But the Arava case is exceptional in world archaeology. Nomads almost never leave behind significant archaeological evidence. It follows that many archaeological “pronouncements” concerning the period of the entry into Canaan, the era of Judges and the incipient monarchy have no sound grounds. Now, at least with regard to historical processes involving mobile populations, it is time to acknowledge the limitations of archaeology’s contribution. The focal point of the discussion should revert to biblical criticism – the study of the text and its contexts – and research biases originating in simplistic archaeological pronouncements should be corrected.

Kingdom of nomads
In the stark deserts of southern Israel and western Jordan, ancient copper mines can be found in both sides of the Arava: in the Timna Valley near present-day Eilat, and in Wadi Faynan (biblical Punon), in Jordan.

═══

**Exercise goal**
Extend the passage on nomads and the ancient Arava copper mines, picking up after its final sentence. The listing that follows comes from a separate, unrelated source.

**Input data**
═══

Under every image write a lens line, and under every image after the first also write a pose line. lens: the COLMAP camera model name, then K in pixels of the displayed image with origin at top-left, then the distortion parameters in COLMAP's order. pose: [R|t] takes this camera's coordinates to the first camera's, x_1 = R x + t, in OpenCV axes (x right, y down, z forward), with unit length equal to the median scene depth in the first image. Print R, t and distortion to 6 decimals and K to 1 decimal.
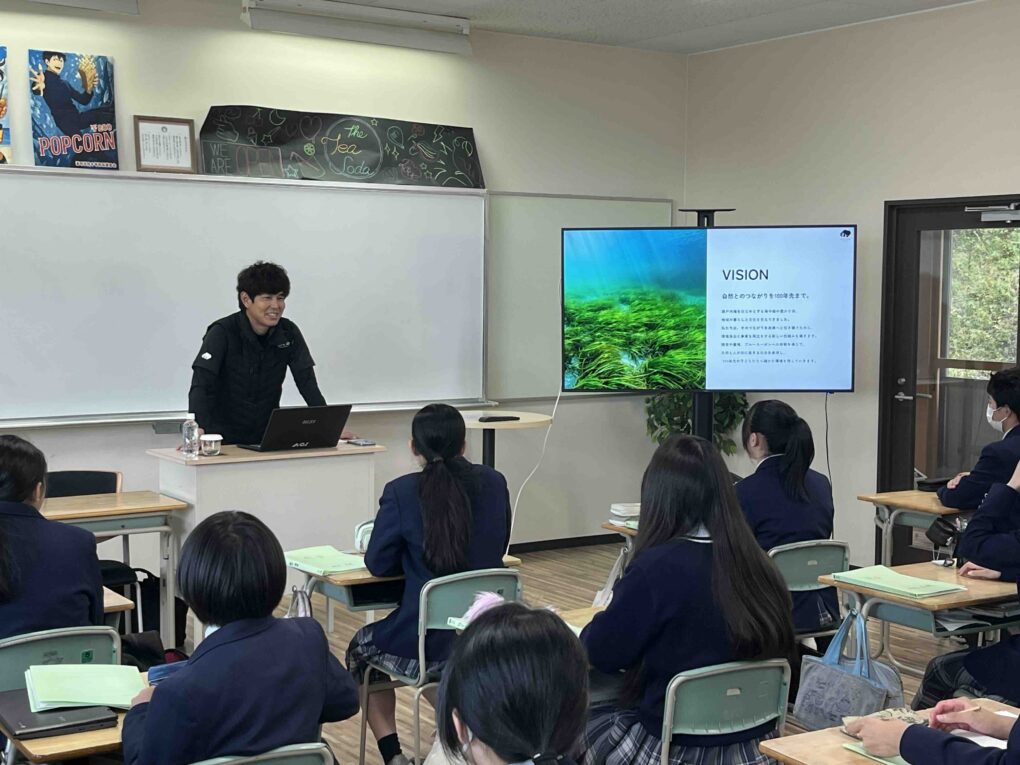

═══

**Task result**
Until studies conducted in the 1950s, the remains throughout the Arava were dated to the middle of the 10th century B.C.E. and associated with “King Solomon’s mines.” In 1969, following the discovery of an Egyptian shrine in the heart of the Timna Valley, the excavator, Beno Rothenberg, dated the remains of the mining in the valley to the period of the New Kingdom in Egypt, approximately 300 years before the period identified with King Solomon.
The dating for Wadi Faynan was also revised; in this case it was assigned a younger age, when permanent settlement in the region first appeared under the influence of the Assyrian Empire, during the late 8th and 7th centuries B.C.E. In other words, the systematic study of the region differentiated chronologically between Timna and Faynan, and it attributed the activity in both areas to imperial rule: Egypt in the southern Arava in the 13th and 12th centuries B.C.E., and Assyria in the northern Arava in the 7th century B.C.E.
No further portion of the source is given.